* _THE DATA_:
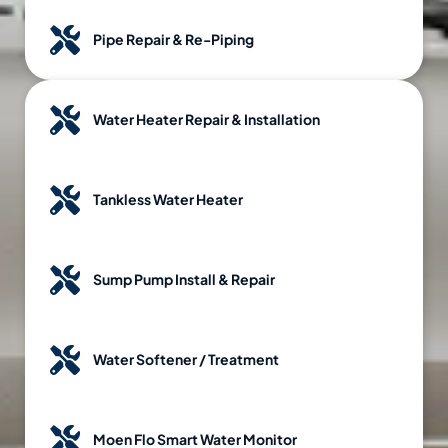
Pipe Repair & Re-Piping
Water Heater Repair & Installation
Tankless Water Heater
Sump Pump Install & Repair
Water Softener / Treatment
Moen Flo Smart Water Monitor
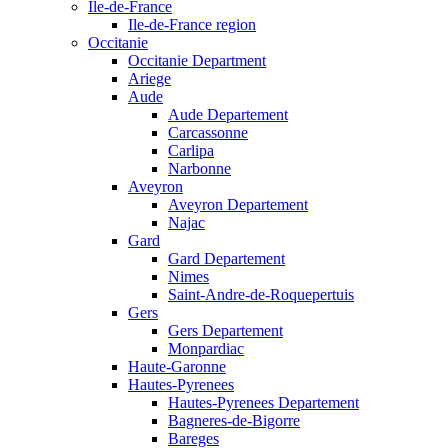
Ile-de-France
Ile-de-France region
Occitanie
Occitanie Department
Ariege
Aude
Aude Departement
Carcassonne
Carlipa
Narbonne
Aveyron
Aveyron Departement
Najac
Gard
Gard Departement
Nimes
Saint-Andre-de-Roquepertuis
Gers
Gers Departement
Monpardiac
Haute-Garonne
Hautes-Pyrenees
Hautes-Pyrenees Departement
Bagneres-de-Bigorre
Bareges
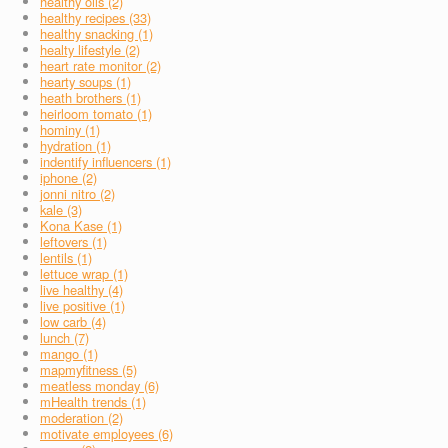
healthy oils (2)
healthy recipes (33)
healthy snacking (1)
healty lifestyle (2)
heart rate monitor (2)
hearty soups (1)
heath brothers (1)
heirloom tomato (1)
hominy (1)
hydration (1)
indentify influencers (1)
iphone (2)
jonni nitro (2)
kale (3)
Kona Kase (1)
leftovers (1)
lentils (1)
lettuce wrap (1)
live healthy (4)
live positive (1)
low carb (4)
lunch (7)
mango (1)
mapmyfitness (5)
meatless monday (6)
mHealth trends (1)
moderation (2)
motivate employees (6)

* _TASK ITEM_: In the entries above, copy the lines from the one that contains "low carb (4)" through the last line, exactly as they appear.

* _EXERCISE SOLUTION_:
low carb (4)
lunch (7)
mango (1)
mapmyfitness (5)
meatless monday (6)
mHealth trends (1)
moderation (2)
motivate employees (6)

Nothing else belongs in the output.